### Work request
Pick out every line of the material below that contains the word "linebackers", treating uppercase and lowercase as different. Copy each of those lines in full.

### Entries taken from a collection
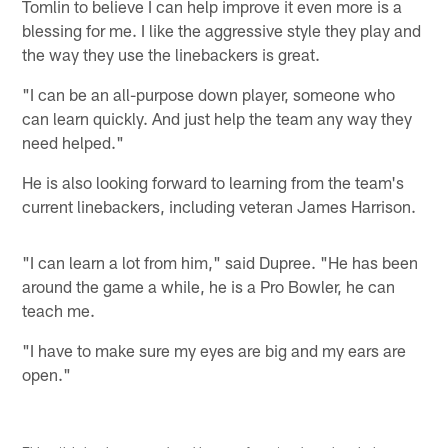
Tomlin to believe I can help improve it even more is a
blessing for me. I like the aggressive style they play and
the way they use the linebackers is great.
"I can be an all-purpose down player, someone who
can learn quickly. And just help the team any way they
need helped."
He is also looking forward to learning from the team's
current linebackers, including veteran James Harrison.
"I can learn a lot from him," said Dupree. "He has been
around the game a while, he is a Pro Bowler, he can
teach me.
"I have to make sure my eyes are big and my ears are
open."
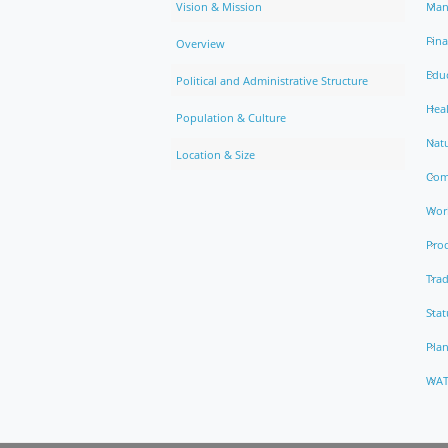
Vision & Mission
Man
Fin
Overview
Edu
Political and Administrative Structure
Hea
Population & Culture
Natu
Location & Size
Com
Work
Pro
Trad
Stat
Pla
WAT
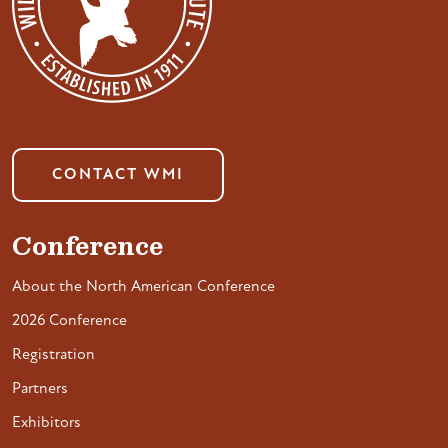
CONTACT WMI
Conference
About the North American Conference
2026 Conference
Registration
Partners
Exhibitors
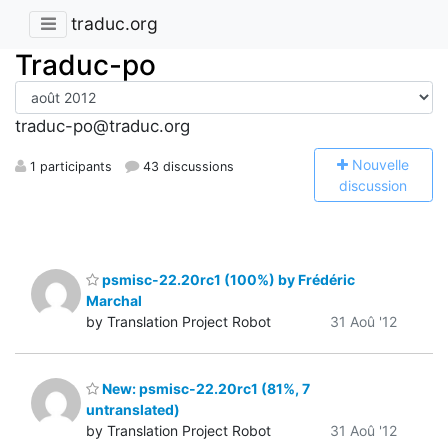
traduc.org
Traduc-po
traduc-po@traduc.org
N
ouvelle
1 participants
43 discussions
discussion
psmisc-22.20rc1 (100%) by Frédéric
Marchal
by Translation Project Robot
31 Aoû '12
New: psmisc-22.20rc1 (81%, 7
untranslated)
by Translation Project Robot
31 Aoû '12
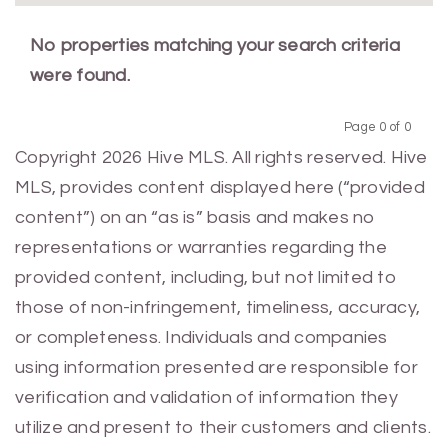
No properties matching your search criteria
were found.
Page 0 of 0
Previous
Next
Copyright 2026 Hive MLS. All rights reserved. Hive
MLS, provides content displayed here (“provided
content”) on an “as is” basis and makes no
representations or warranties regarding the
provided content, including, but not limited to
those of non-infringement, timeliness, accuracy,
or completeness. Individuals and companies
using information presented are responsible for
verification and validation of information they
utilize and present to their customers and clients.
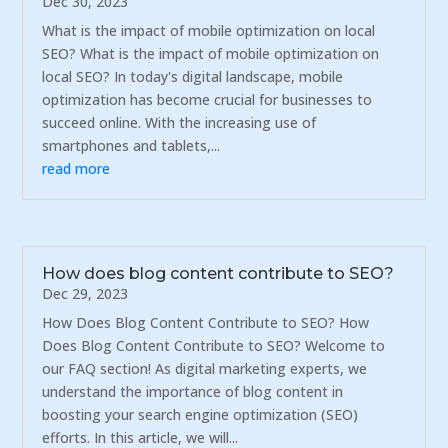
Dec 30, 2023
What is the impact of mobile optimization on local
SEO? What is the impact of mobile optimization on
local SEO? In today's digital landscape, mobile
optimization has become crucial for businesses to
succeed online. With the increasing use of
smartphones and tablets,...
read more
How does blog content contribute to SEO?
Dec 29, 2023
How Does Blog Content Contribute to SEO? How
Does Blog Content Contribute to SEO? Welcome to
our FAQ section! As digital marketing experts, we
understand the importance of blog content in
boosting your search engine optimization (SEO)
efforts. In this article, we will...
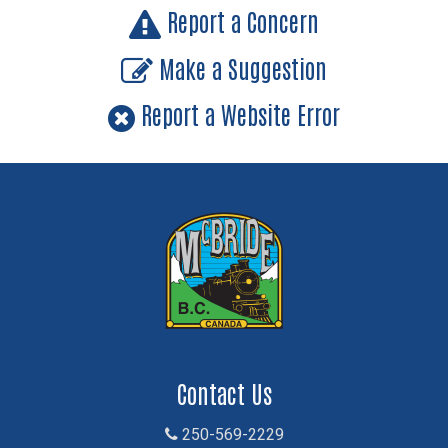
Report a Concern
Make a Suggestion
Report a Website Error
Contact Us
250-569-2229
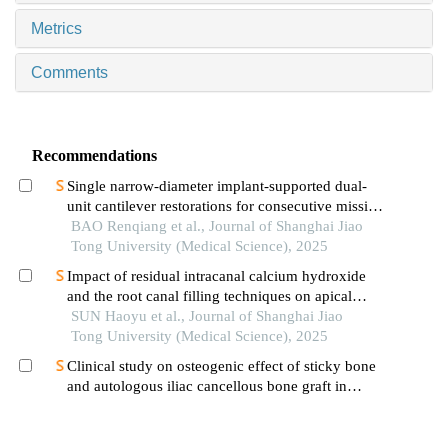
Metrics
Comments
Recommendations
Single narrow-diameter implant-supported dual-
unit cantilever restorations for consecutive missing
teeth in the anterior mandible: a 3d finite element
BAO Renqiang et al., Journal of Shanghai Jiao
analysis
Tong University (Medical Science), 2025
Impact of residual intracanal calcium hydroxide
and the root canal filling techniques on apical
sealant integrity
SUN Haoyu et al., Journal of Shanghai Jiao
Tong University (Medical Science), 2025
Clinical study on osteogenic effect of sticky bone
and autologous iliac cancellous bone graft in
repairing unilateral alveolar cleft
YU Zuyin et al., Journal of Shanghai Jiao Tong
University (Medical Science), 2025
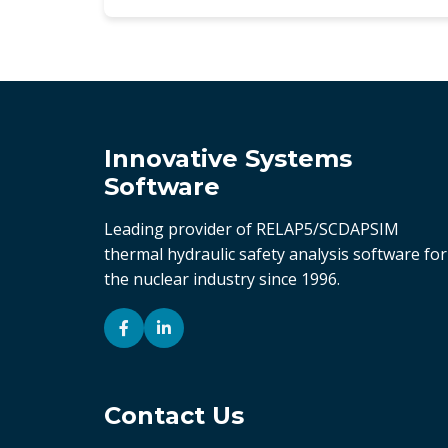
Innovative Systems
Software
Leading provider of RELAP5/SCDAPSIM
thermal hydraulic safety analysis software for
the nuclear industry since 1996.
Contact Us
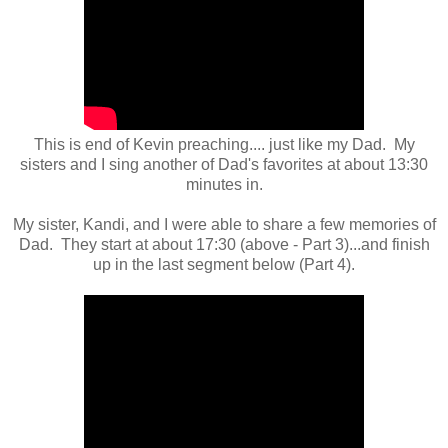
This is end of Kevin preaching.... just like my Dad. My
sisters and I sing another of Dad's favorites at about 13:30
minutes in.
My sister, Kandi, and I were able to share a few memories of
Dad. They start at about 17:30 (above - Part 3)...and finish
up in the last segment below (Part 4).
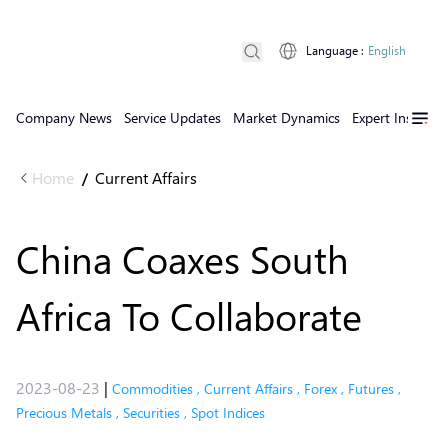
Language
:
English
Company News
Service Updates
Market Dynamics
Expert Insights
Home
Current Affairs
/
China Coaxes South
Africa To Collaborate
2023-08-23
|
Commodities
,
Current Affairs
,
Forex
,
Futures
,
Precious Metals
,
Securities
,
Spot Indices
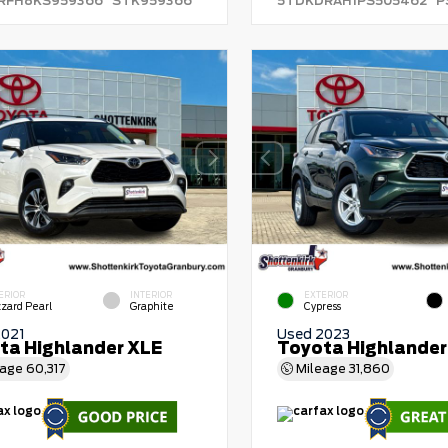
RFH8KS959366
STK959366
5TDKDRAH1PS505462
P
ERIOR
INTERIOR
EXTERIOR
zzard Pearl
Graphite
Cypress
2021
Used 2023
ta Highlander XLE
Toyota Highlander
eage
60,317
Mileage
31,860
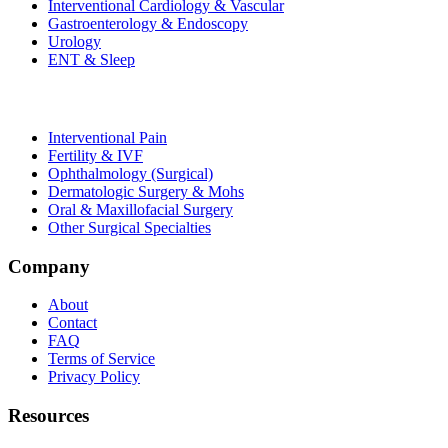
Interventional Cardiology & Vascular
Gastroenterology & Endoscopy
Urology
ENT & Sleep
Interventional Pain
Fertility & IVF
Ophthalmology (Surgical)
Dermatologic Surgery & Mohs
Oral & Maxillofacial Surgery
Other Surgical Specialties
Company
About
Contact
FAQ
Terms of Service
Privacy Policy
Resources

### Answer area
the way they use the linebackers is great.
current linebackers, including veteran James Harrison.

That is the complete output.